··· Material provided

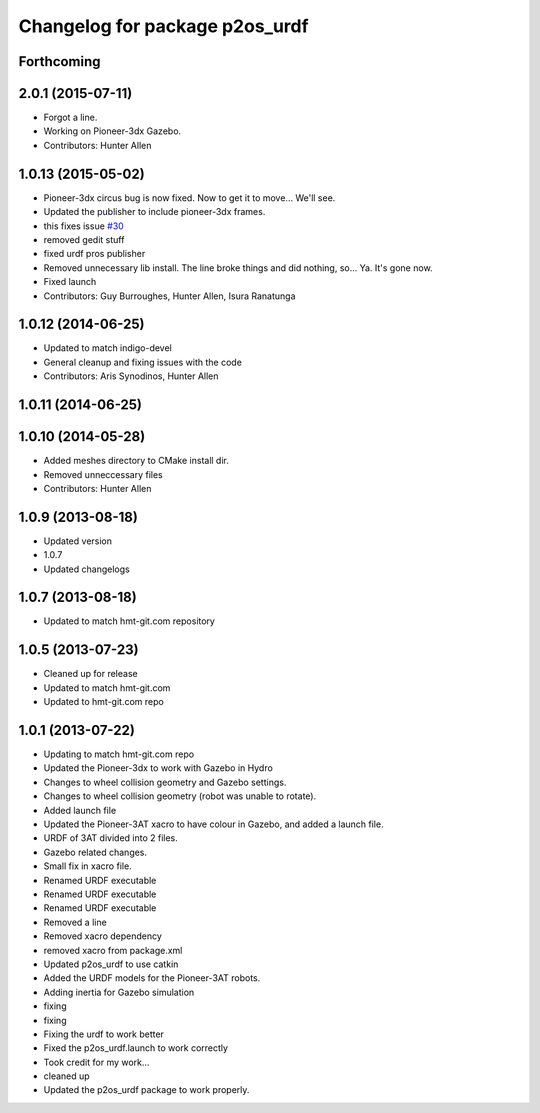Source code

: ^^^^^^^^^^^^^^^^^^^^^^^^^^^^^^^
Changelog for package p2os_urdf
^^^^^^^^^^^^^^^^^^^^^^^^^^^^^^^

Forthcoming
-----------

2.0.1 (2015-07-11)
------------------
* Forgot a line.
* Working on Pioneer-3dx Gazebo.
* Contributors: Hunter Allen

1.0.13 (2015-05-02)
-------------------
* Pioneer-3dx circus bug is now fixed. Now to get it to move... We'll see.
* Updated the publisher to include pioneer-3dx frames.
* this fixes issue `#30 <https://github.com/allenh1/p2os/issues/30>`_
* removed gedit stuff
* fixed urdf pros publisher
* Removed unnecessary lib install.
  The line broke things and did nothing, so... Ya. It's gone now.
* Fixed launch
* Contributors: Guy Burroughes, Hunter Allen, Isura Ranatunga

1.0.12 (2014-06-25)
-------------------
* Updated to match indigo-devel
* General cleanup and fixing issues with the code
* Contributors: Aris Synodinos, Hunter Allen

1.0.11 (2014-06-25)
-------------------

1.0.10 (2014-05-28)
-------------------
* Added meshes directory to CMake install dir.
* Removed unneccessary files
* Contributors: Hunter Allen

1.0.9 (2013-08-18)
------------------
* Updated version
* 1.0.7
* Updated changelogs

1.0.7 (2013-08-18)
------------------

* Updated to match hmt-git.com repository

1.0.5 (2013-07-23)
------------------
* Cleaned up for release

* Updated to match hmt-git.com

* Updated to hmt-git.com repo

1.0.1 (2013-07-22)
------------------
* Updating to match hmt-git.com repo
* Updated the Pioneer-3dx to work with Gazebo in Hydro
* Changes to wheel collision geometry and Gazebo settings.
* Changes to wheel collision geometry (robot was unable to rotate).
* Added launch file
* Updated the Pioneer-3AT xacro to have colour in Gazebo, and added a launch file.
* URDF of 3AT divided into 2 files.
* Gazebo related changes.
* Small fix in xacro file.
* Renamed URDF executable
* Renamed URDF executable
* Renamed URDF executable
* Removed a line
* Removed xacro dependency
* removed xacro from package.xml
* Updated p2os_urdf to use catkin
* Added the URDF models for the Pioneer-3AT robots.
* Adding inertia for Gazebo simulation
* fixing
* fixing
* Fixing the urdf to work better
* Fixed the p2os_urdf.launch to work correctly
* Took credit for my work...
* cleaned up
* Updated the p2os_urdf package to work properly.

······

Task to carry out: Take the line holding "Removed unneccessary files" and all lines after it through the end of the data, and set them down exactly.

Answer:
* Removed unneccessary files
* Contributors: Hunter Allen

1.0.9 (2013-08-18)
------------------
* Updated version
* 1.0.7
* Updated changelogs

1.0.7 (2013-08-18)
------------------

* Updated to match hmt-git.com repository

1.0.5 (2013-07-23)
------------------
* Cleaned up for release

* Updated to match hmt-git.com

* Updated to hmt-git.com repo

1.0.1 (2013-07-22)
------------------
* Updating to match hmt-git.com repo
* Updated the Pioneer-3dx to work with Gazebo in Hydro
* Changes to wheel collision geometry and Gazebo settings.
* Changes to wheel collision geometry (robot was unable to rotate).
* Added launch file
* Updated the Pioneer-3AT xacro to have colour in Gazebo, and added a launch file.
* URDF of 3AT divided into 2 files.
* Gazebo related changes.
* Small fix in xacro file.
* Renamed URDF executable
* Renamed URDF executable
* Renamed URDF executable
* Removed a line
* Removed xacro dependency
* removed xacro from package.xml
* Updated p2os_urdf to use catkin
* Added the URDF models for the Pioneer-3AT robots.
* Adding inertia for Gazebo simulation
* fixing
* fixing
* Fixing the urdf to work better
* Fixed the p2os_urdf.launch to work correctly
* Took credit for my work...
* cleaned up
* Updated the p2os_urdf package to work properly.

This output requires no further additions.